Trudeau Just Wrote a Check Canadians Can't Cash
The outgoing PM is mortgaging the Canadian economy in an attempt to salvage his legacy.
Let’s pretend you’re a world leader in the twilight of their reign. Due to some unique circumstances, and a conveniently popular family name, you’ve managed to be the face of your political party for nearly ten years. You had a good run, but it’s clear the party is coming to an end and the real political brains behind your regime have lost faith in you.
You’re at risk of getting booted out of office, so in an effort to save face, you announce that you will be resigning in the coming months, giving you just enough time to make one final attempt to burnish your legacy. But then something happens. Your southern neighbor and top trading partner announces they are going to apply tariffs to your goods. This doesn’t come as a total surprise, but there’s not much you can do. You don’t have the time in office to solve things diplomatically and you’ve never really had the intellect for such things anyway.
You might not be able to save the country, but you can save your legacy. So you decide to stir up national pride by placing retaliatory tariffs on your neighbor, knowing full well your own economists and national bank have warned such actions will lead to a recession and trade war you can’t win. But that’s someone else’s problem. All you need to do is ride the wave of jingoistic nonsense until the end of your term, thus securing your legacy as a champion of the people.
If you haven’t figured it out by now, this is pretty much what Canadian Prime Minister Justin Trudeau is doing.
To recap, President Donald Trump announced on Friday he was placing a 25 percent tariff on Canadian imports effective immediately. In response, Trudeau announced retaliatory tariffs on American goods — and in so doing, pushed his country even closer to a recession. But Trudeau won’t be the one holding the bag should the Canadian economy collapse. Oh no. He will be long gone by that point, having announced he will be leaving office in just a couple months.
But should Trudeau continue down the tit-for-tat tariff fight, he will have mortgaged the Canadian economy to secure his legacy. Allow me to explain:
If you’re a Canadian reader, its safe to say based on current polling you probably don’t like Trudeau. If you’re not, just know the Canadian PM has managed to upset just about everyone in Ottawa, ranging from fellow liberals to the Conservatives. This is why he announced he will be leaving office in March. Until around 48 hours ago, he was poised to leave the office on a low note. Now, he’s trying to leave a hero riding a wave of anti-American sentiment. And it just might work unless Canadians get wise to his act.
Here’s the reality: Canada can’t win a tariff fight with the United States. The math simply doesn’t add up. As I explained in this piece following Trudeau’s resignation announcement, the Canadian economy is much more reliant on the American economy than vice versa.
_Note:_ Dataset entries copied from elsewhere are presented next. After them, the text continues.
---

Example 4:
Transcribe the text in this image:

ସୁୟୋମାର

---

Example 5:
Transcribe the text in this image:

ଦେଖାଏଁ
More than 75 percent of Canadian exports go to the U.S. market, while more than half of Canadian imports originate in the states.
By placing retaliatory tariffs on American goods, Trudeau has effectively poured gasoline on a fire. While Trump’s tariffs are sure to harm Canadian manufacturers, Trudeau’s tariffs are going to make the many American goods Canadians rely on more expensive. The result will be a shrinking economy plus increased prices, otherwise known as the perfect recipe for a recession.
The Canadian government knows this. And if you don’t want to take my word for it, take the word of the Bank of Canada, who recently published a report analyzing the effects of tariffs on the Canadian economy.
“On the whole, Canada’s trade balance worsens. Together, lower net export volumes and weaker terms of trade lead to a depreciation of the Canadian dollar,” said the report.
Will American consumers feel the bite too? Maybe, but not nearly to the extent Canadians will. The reality is Canadians are all but guaranteed to enter a recession should Ottawa continue down the tariff fight. If the two countries shared a similar GDP, perhaps Canada could hold out, but that’s just not the case.
Here’s the thing, I understand Canadians are pissed off about this whole situation. As a former Canadian turned American, I’m in a unique position to understand both sides. I get it, Uncle Sam has stuck his finger in your eye and you want to fight back. But do not let your wounded pride cloud your better judgment. You are picking a fight you can’t win with an opponent that has the ability to outlast any damage you can inflict and return it back ten fold. You might be riding high on this new found nationalism, but banning Kentucky bourbon and Bud Light from your liquor stores isn’t going to seem so bad ass six months from now when your economy is in full recession with no end in sight.
I’ll end with some advice: If some guy with a Substack and the ability to Google Bank of Canada reports knows you can’t win, I assure you your leaders do, too. They are taking advantage of you to hide the fact they had a pretty big hand in getting you into this whole mess to begin with. Do not jeopardize the future of your economy for years so your has-been prime minister can salvage his legacy.